Typical Vienna? As long as there’s no fuss and nothing changes!

Paramount flew in 70 of the top international film journalists to Vienna for a couple of days. That was pretty awesome. But my highlight was that the director personally thanked me on the premiere stage – beside the King of Morocco and Vice Chancellor Mitterlehner (laughs).

Are there more requests coming from Hollywood & co. because of Mission: Impossible?

Such big projects don’t come along all so often – we were lucky. I am regularly in Los Angeles, and the word seems to have gone around in Hollywood that you can film and work in Vienna very well. Word of mouth is far better than any campaign.

So things obviously work on an informal basis in the supposedly vast film industry?

Yes, it is surprisingly straightforward. The production managers know one another and are in contact. At the premiere of Women in Gold at the Berlinale in early 2015 the leading actress Helen Mirren came on stage, and the first thing she said into the microphone was: “First of all, I wanna thank the city of Vienna.” That was great.

What did you pay her for that?

That’s priceless. (laughs)

Can you do your job as a mediator so well because you are a woman? Eric Pleskow, the famous film producer and president of the Viennale, recently said that the successor of the longstanding director Hans Hurch should be a woman because – in words to this effect – she could do the job better than a man.

I think a man could also do my job, but a woman can definitely do it. Yes, and sometimes really better, too. (laughs)

The film branch, after all, is dominated by men. Why is that?
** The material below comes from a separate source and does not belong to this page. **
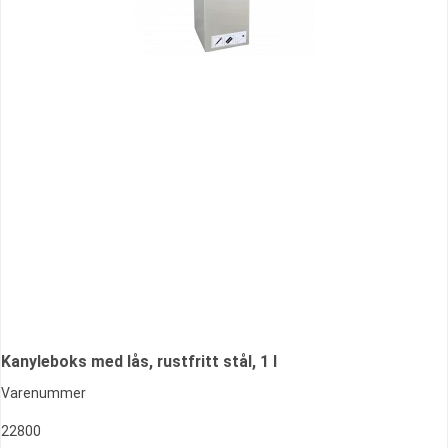
Kanyleboks med lås, rustfritt stål, 1 l
Varenummer
22800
Women don’t have enough confidence. They have to learn to take things for granted like men do. And like 50% of everything! There are just as many women as men who are graduating from the film academy. But more men sign contracts with the production companies. They’re obviously trusted more. It’s the same in all the other fields. That the film industry is not compatible with family is no argument; there’s anyway a lot of women working on the film set, just in less influential positions – in make-up and costumes, for instance.

Do you have a vision?

I would like to offer large international productions an own Viennese fund, naturally with conditions. A budget that supports foreign productions but it has to be spent here in the city. That would create the opportunity for Vienna to participate far stronger in the international film world and, to top it off, it would support the local film branch.
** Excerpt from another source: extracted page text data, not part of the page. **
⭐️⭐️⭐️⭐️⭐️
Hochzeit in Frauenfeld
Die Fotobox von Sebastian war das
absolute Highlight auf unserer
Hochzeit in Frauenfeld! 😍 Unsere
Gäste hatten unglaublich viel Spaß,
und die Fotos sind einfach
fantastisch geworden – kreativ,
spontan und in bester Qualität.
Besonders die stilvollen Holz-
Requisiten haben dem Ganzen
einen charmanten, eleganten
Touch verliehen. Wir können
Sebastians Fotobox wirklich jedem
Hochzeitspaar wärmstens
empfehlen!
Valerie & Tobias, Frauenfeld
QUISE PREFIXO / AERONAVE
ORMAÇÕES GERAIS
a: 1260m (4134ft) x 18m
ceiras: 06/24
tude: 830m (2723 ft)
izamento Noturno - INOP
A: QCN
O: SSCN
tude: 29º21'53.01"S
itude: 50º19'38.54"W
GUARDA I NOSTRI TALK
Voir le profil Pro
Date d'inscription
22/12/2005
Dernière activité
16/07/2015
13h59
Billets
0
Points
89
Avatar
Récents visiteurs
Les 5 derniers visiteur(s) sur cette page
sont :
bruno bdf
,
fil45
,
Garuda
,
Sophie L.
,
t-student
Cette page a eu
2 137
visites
The Vienna Film Fund is one of the biggest of its kind in terms of budget!

Yes, and therewith it also has a large share in the success story of Austrian film. I would like to have a budget that’s an economic location promotion for the film industry independent of artistic quality criteria.
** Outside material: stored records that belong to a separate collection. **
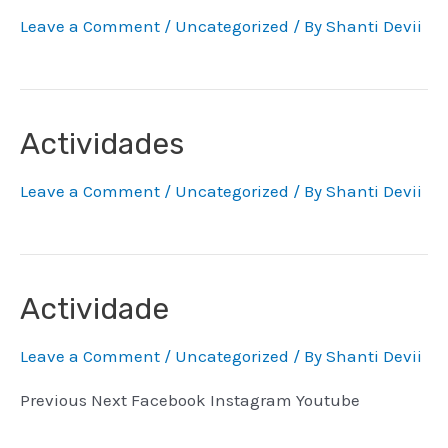
Leave a Comment
/
Uncategorized
/ By
Shanti Devii
Actividades
Leave a Comment
/
Uncategorized
/ By
Shanti Devii
Actividade
Leave a Comment
/
Uncategorized
/ By
Shanti Devii
Previous Next Facebook Instagram Youtube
What actually goes on at a location fair in L.A. or Cannes?

Unglamorous. Like how a fair goes. I stand at my booth, behind me there are photos of Vienna and our showreels loop on the monitors. Then the production managers and location scouts come along and say: “Oh Vienna, what a gorgeous city! What incentives do you have?” (laughs) I talk until my mouth is dry, and my feet hurt in the evening.

Thank you for the interview.

Marijana Stoisits was born 1960 in Güssing, Austria. She studied ethnology, art history, and cultural management in Vienna, Hamburg, and Berlin. Her doctorate dealt with the subject of ethnology and film. From 1982 to 1991 Stoisits was a freelancer at the NDR – Northern German Broadcasting Company. In 1992 she was an assistant in the Electronic Media Executive Office of Bertelsmann AG in Hamburg for several months before changing to Spiegel TV, also in Hamburg.

She was the chief editor there between 1993 and 1997 and moderated numerous programs produced in this time. In 1998 Stoisits returned to Vienna and was active as a moderator, PR consultant, and freelance journalist for print and TV until 2004.

From 2004 to 2008 she was the chief editor and office manager of the Vienna branch of Spiegel TV. Since February 2009 Stoisits has been the CEO of the Vienna Film Commission.